User interface change data
---+---

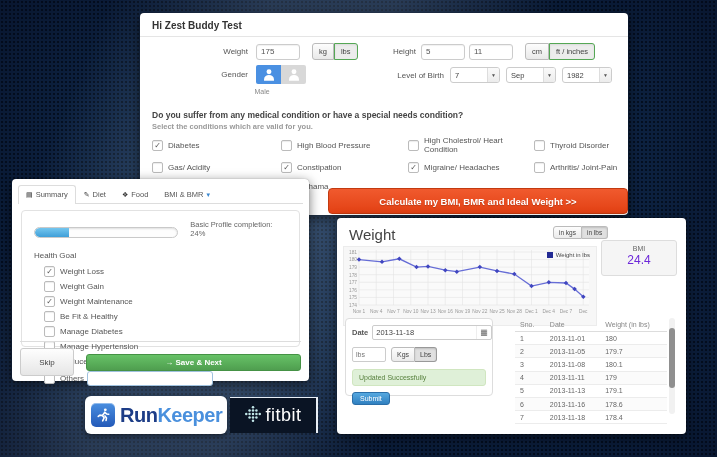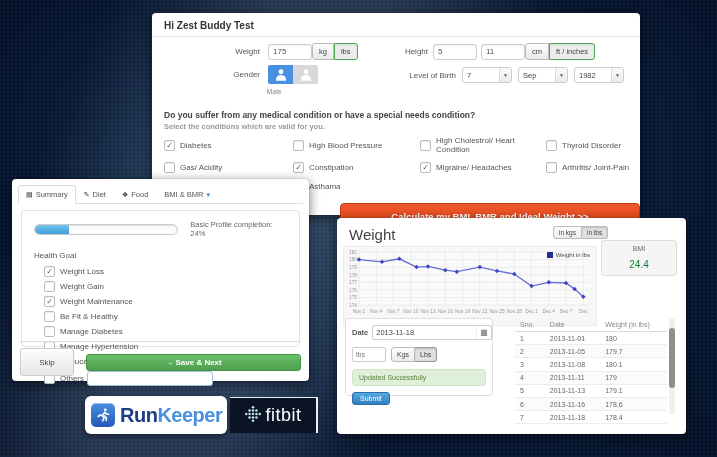--- a/index.html
+++ b/index.html
@@ -9,61 +9,61 @@
     background-color:#0e2444;
     background-image:
       linear-gradient(112deg, rgba(170,200,230,0) 12%, rgba(175,205,232,0.25) 30%, rgba(175,205,232,0.25) 44%, rgba(170,200,230,0) 62%),
       radial-gradient(rgba(4,16,34,0.95) 0.9px, transparent 1.3px);
     background-size:auto, 4px 4px;
     box-shadow:inset 0 0 140px rgba(0,0,15,.5);
   }
   .panel{position:absolute;background:#fff;border-radius:4px;box-shadow:0 3px 12px rgba(0,0,0,.55),0 0 1px rgba(0,0,0,.4);}
 
   
-  .top-panel{left:152px;top:13px;width:488px;height:202px;z-index:1;}
+  .top-panel{left:140px;top:13px;width:488px;height:202px;z-index:1;}
   .tp-title{padding:7px 12px 5px;font-size:10px;font-weight:bold;color:#333;}
   .tp-divider{border-top:1px solid #e5e5e5;}
   .frow{position:absolute;display:flex;align-items:center;}
   .flabel{font-size:8px;color:#555;text-align:right;}
   .lw{width:108px;padding-right:8px;}
   .tin{height:14px;border:1px solid #ccc;border-radius:3px;padding:0 4px;font-size:8px;color:#555;box-shadow:inset 0 1px 1px rgba(0,0,0,.06);font-family:inherit;}
   .w38{width:34px;}
   .ubtn{height:17px;font-size:7.5px;padding:0 6px;margin:0;background:linear-gradient(#fdfdfd,#e9e9e9);border:1px solid #bbb;color:#444;font-family:inherit;cursor:pointer;}
-  .ubtn.first{border-radius:3px 0 0 3px;margin-left:0;}
+  .ubtn.first{border-radius:3px 0 0 3px;margin-left:12px;}
   .ubtn.last{border-radius:0 3px 3px 0;border-left:none;}
   .ubtn.green{border:1px solid #55a755;background:#ececec;box-shadow:inset 0 1px 2px rgba(0,0,0,.08);}
   .row-weight{left:0;top:30px;}
   .row-height{left:232px;top:30px;}
   .lh{width:44px;padding-right:5px;}
   .row-gender{left:0;top:52px;align-items:flex-start;}
   .gicons{display:flex;}
   .gicon{width:25px;height:19px;display:flex;align-items:center;justify-content:center;cursor:pointer;}
   .gicon.male{background:#4a90e2;border-radius:2px 0 0 2px;}
   .gicon.female{background:#d8d8d8;border-radius:0 2px 2px 0;}
   .gcaption{position:absolute;left:108px;top:75px;width:28px;text-align:center;font-size:7px;color:#888;}
   .row-dob{left:232px;top:54px;}
   .ldob{width:72px;padding-right:6px;}
   .sel{width:44px;height:14px;border:1px solid #ccc;border-radius:3px;background:#fff;display:flex;align-items:center;justify-content:space-between;padding-left:4px;margin-right:6px;font-size:7.5px;color:#444;cursor:pointer;}
   .selcaret{width:11px;height:100%;border-left:1px solid #ddd;background:linear-gradient(#fafafa,#ececec);display:flex;align-items:center;justify-content:center;font-size:5px;color:#555;border-radius:0 2px 2px 0;}
   .question{position:absolute;left:12px;top:97px;font-size:8.5px;font-weight:bold;color:#444;}
   .instruction{position:absolute;left:12px;top:109px;font-size:7.5px;font-weight:bold;color:#999;}
   .cond-grid{position:absolute;left:12px;top:123px;display:grid;grid-template-columns:129px 127px 126px 92px;row-gap:8px;font-size:8px;color:#555;}
   .check-item{display:flex;align-items:center;cursor:pointer;}
   .cb{display:inline-flex;align-items:center;justify-content:center;width:9px;height:9px;border:1px solid #bbb;border-radius:2px;background:#fff;margin-right:5px;font-size:8px;color:#555;box-shadow:inset 0 1px 1px rgba(0,0,0,.08);flex:none;}
-  .calc-btn{position:absolute;left:188px;top:175px;width:300px;height:26px;background:linear-gradient(#f05a2e,#e34114);border:1px solid #c23封9;border:1px solid #c23a10;border-radius:4px;color:#fff;font-size:9.5px;font-weight:bold;font-family:inherit;cursor:pointer;text-shadow:0 1px 1px rgba(0,0,0,.2);margin-top:15px;}
+  .calc-btn{position:absolute;left:188px;top:175px;width:300px;height:26px;background:linear-gradient(#f05a2e,#e34114);border:1px solid #c23封9;border:1px solid #c23a10;border-radius:4px;color:#fff;font-size:9.5px;font-weight:bold;font-family:inherit;cursor:pointer;text-shadow:0 1px 1px rgba(0,0,0,.2);}
 
   
   .left-panel{left:12px;top:179px;width:297px;height:202px;z-index:3;}
   .tabbar{position:absolute;left:6px;right:6px;top:4px;height:20px;border-bottom:1px solid #ddd;display:flex;align-items:flex-end;}
   .tab{font-size:7.5px;color:#555;padding:4px 7px 5px;border:1px solid transparent;border-bottom:none;border-radius:3px 3px 0 0;display:flex;gap:3px;align-items:center;position:relative;top:1px;cursor:pointer;background:transparent;text-align:center;}
   .tab.active{background:#fff;border-color:#ddd;}
   .ticon{font-size:7px;color:#333;}
   .tcaret{font-size:7px;color:#3a87d0;}
   .well{position:absolute;left:9px;right:9px;top:31px;bottom:34px;border:1px solid #e2e2e2;border-radius:4px;padding:9px 12px;box-sizing:border-box;}
-  .prow{display:flex;align-items:center;}
+  .prow{display:flex;align-items:flex-end;}
   .ptrack{width:146px;height:9px;border:1px solid #c9c9c9;border-radius:9px;background:#fdfdfd;box-shadow:inset 0 1px 2px rgba(0,0,0,.12);overflow:hidden;}
   .pfill{height:100%;background:linear-gradient(#74c6ef,#3f9fd8);border-radius:9px 0 0 9px;}
   .plabel{margin-left:12px;font-size:7.5px;color:#666;}
   .hg-label{margin-top:13px;font-size:8px;color:#555;}
   .goal-list{margin:6px 0 0 10px;}
   .goal{display:flex;align-items:center;margin-top:4px;font-size:8px;color:#555;cursor:pointer;}
   .oth-input{margin-left:3px;width:118px;height:13px;border:1px solid #9fc1de;border-radius:3px;font-size:8px;padding:0 3px;color:#444;font-family:inherit;}
   .lp-footer{position:absolute;left:8px;right:8px;bottom:5px;padding-top:6px;border-top:1px solid #ddd;display:flex;align-items:center;}
   .skip-btn{width:54px;height:28px;background:linear-gradient(#fefefe,#e6e6e6);border:1px solid #ccc;border-radius:3px;font-size:8px;color:#444;font-family:inherit;cursor:pointer;}
   .save-btn{flex:1;margin-left:12px;height:17px;background:linear-gradient(#67c267,#4f9e4f);border:1px solid #459245;border-radius:3px;color:#fff;font-size:8px;font-weight:bold;font-family:inherit;cursor:pointer;}
@@ -74,21 +74,21 @@
   .unit-toggle{position:absolute;left:216px;top:8px;display:flex;}
   .tgl{font-size:6.5px;padding:2px 5px;border:1px solid #bbb;background:linear-gradient(#fdfdfd,#ebebeb);color:#444;font-family:inherit;cursor:pointer;}
   .tgl:first-child{border-radius:3px 0 0 3px;}
   .tgl:last-child{border-radius:0 3px 3px 0;border-left:none;}
   .tgl.on{background:#e0e0e0;box-shadow:inset 0 1px 2px rgba(0,0,0,.15);}
   .chartbox{position:absolute;left:6px;top:28px;width:252px;height:78px;background:#f7f7f7;border:1px solid #ececec;}
   .legend{position:absolute;top:5px;right:6px;display:flex;align-items:center;font-size:6px;color:#444;}
   .lg-sq{width:6px;height:6px;background:#232b94;margin-right:3px;}
   .bmibox{position:absolute;left:264px;top:22px;width:74px;height:34px;background:#f5f5f5;border:1px solid #ddd;border-radius:3px;text-align:center;}
   .bmi-l{font-size:7px;color:#666;margin-top:4px;}
-  .bmi-v{font-size:10px;color:#15803d;margin-top:7px;}
+  .bmi-v{font-size:12px;color:#6d28d9;margin-top:1px;}
   .entrybox{position:absolute;left:8px;top:100px;width:148px;height:78px;border:1px solid #ddd;border-radius:4px;background:#fff;padding:6px;box-sizing:border-box;}
   .erow{display:flex;align-items:center;}
   .elabel{font-size:7.5px;font-weight:bold;color:#555;margin-right:4px;}
   .dwrap{flex:1;display:flex;align-items:center;border:1px solid #ccc;border-radius:2px;height:13px;background:#fff;}
   .dwrap input{border:none;flex:1;font-size:7.5px;padding:0 3px;color:#444;min-width:0;font-family:inherit;outline:none;background:transparent;}
   .cal{font-size:8px;color:#666;padding:0 3px;border-left:1px solid #eee;line-height:13px;}
   .r2{margin-top:7px;}
   .win{width:26px;height:13px;border:1px solid #ccc;border-radius:2px;font-size:7px;padding:0 3px;color:#555;font-family:inherit;}
   .ub{font-size:7px;padding:0 5px;height:15px;margin:0;background:linear-gradient(#fdfdfd,#ebebeb);border:1px solid #bbb;color:#444;font-family:inherit;cursor:pointer;}
   .ub.first{margin-left:5px;border-radius:3px 0 0 3px;}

---+---

WORK REQUIRED: Repeat only the lines between the start of the data and the line with "3px 12px rgba(0,0,0,.55),0", including those two lines, and skip the pictures.

ANSWER TO THIS TASK:
--- a/index.html
+++ b/index.html
@@ -9,61 +9,61 @@
     background-color:#0e2444;
     background-image:
       linear-gradient(112deg, rgba(170,200,230,0) 12%, rgba(175,205,232,0.25) 30%, rgba(175,205,232,0.25) 44%, rgba(170,200,230,0) 62%),
       radial-gradient(rgba(4,16,34,0.95) 0.9px, transparent 1.3px);
     background-size:auto, 4px 4px;
     box-shadow:inset 0 0 140px rgba(0,0,15,.5);
   }
   .panel{position:absolute;background:#fff;border-radius:4px;box-shadow:0 3px 12px rgba(0,0,0,.55),0 0 1px rgba(0,0,0,.4);}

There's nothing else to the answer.